Gender-parity advocates launch info campaign
NTI rethinks aggressive approach to issue

by Richard Gleeson
Northern News Services

NNSL (Apr 28/97) - With a month to go before the public vote on gender parity, debate on the issue continues to be overshadowed by dispute over the role of Nunavut organizations.

The differences were highlighted last week with the release of a pamphlet to be distributed to all Eastern Arctic communities.

Nunavut Tunngavik Inc., the Nunavut Implementation Commission and Pauktuutit Inuit Women's Association jointly produced the three-page pamphlet entitled "For our families and our future."

It discusses how a legislative assembly comprised of a male and female MLA for each constituency would be elected, the alternative and the costs.

According to the pamphlet, its purpose is "to summarize the gender parity proposal, and to answer questions which voters may have about it."

But Aivilik MLA Manitok Thompson said it goes farther than that. "It's trying to be neutral, but when you read it you know that those people are supporting gender parity and they're telling people to vote yes," she said.

Thompson, minister responsible for the status of women, repeated past criticisms she's made of NIC and NTI, saying both are overstepping their mandates by promoting gender parity.

"A lot of the beneficiaries I've heard on the radio, on the streets, in the coffee shops are tired of being told what to do and how to do it," said Thompson.

NIC chief commissioner John Amagoalik agreed the pamphlet does promote gender parity, but he added that NTI has every right to do the same.

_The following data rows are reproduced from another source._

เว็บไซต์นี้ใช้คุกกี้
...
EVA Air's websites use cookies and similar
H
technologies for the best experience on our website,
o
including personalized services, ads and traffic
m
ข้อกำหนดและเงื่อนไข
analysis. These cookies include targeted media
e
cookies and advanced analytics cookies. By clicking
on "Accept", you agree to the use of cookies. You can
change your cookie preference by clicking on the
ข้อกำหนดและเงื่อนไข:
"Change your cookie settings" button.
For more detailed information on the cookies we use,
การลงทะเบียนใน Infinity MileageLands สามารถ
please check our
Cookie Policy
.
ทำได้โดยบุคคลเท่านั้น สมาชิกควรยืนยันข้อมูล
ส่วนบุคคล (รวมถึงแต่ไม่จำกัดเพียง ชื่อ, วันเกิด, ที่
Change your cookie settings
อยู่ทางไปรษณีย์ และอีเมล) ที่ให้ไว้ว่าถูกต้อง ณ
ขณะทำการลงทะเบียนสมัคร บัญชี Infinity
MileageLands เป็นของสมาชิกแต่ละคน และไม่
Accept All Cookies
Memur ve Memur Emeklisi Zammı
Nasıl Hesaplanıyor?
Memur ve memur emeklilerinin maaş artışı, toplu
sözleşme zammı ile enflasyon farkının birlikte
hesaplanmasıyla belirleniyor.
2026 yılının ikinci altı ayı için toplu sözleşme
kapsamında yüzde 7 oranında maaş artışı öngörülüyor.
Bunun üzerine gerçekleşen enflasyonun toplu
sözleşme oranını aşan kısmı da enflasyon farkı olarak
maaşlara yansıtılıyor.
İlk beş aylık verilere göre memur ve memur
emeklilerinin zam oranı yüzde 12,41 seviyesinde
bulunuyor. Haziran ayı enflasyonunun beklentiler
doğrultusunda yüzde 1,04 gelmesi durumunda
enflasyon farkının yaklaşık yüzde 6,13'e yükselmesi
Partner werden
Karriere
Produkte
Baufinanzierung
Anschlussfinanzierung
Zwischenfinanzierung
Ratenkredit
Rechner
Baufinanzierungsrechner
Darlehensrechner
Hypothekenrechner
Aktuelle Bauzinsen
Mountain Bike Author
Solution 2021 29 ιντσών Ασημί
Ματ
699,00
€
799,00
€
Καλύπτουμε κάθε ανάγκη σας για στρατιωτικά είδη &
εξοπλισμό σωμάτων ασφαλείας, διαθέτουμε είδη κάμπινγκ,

"I don't see why they would not," said Amagoalik. "It is a publicly elected body."

He said that apart from promotion the pamphlet was designed to clear up misconceptions that surround the issue.

Asked if his position on gender parity has changed at all since NIC recommended it, Amagoalik replied, "Absolutely not."

But the criticism appears to have softened the aggressive approach NTI adopted following heated debate of the subject at the October Cambridge Bay Nunavut leaders' summit.

"At our executive meeting at Broughton Island last week we said we better take a step back, because people are going to think that we're taking one side," said Nunavut Tunngavik president Jose Kusugak.

He noted the decision to put the issue to a public vote changed NTI's role. Up until that time it was NTI's responsibility to take a position on the NIC recommendation.

"It's been so quick, we haven't had time to take a step back and say, 'People, you're on your own, on one side or the other.'"

That's quite a different approach than the one NTI took following the summit.

The NTI board issued a press release in March that stated "NTI will aggressively campaign to encourage residents of Nunavut to support the option of two members for each constituency and the requirement that one would be female and one male."

Last week, however, the pamphlet listed NTI as an organization that supports the gender-parity proposal.

"Now we have to educate everybody about gender parity. Since education means to look at both sides, as we speak, our board is trying to set up a teleconference to see if we can split any money we put toward this between an ad hoc committee on the yes side and an ad hoc committee on the no side."

Kusugak said a "yes" committee is being organized by Amagoalik and NTI secretary-treasurer Natsiq Kango. He said he is aware of no "no" committee.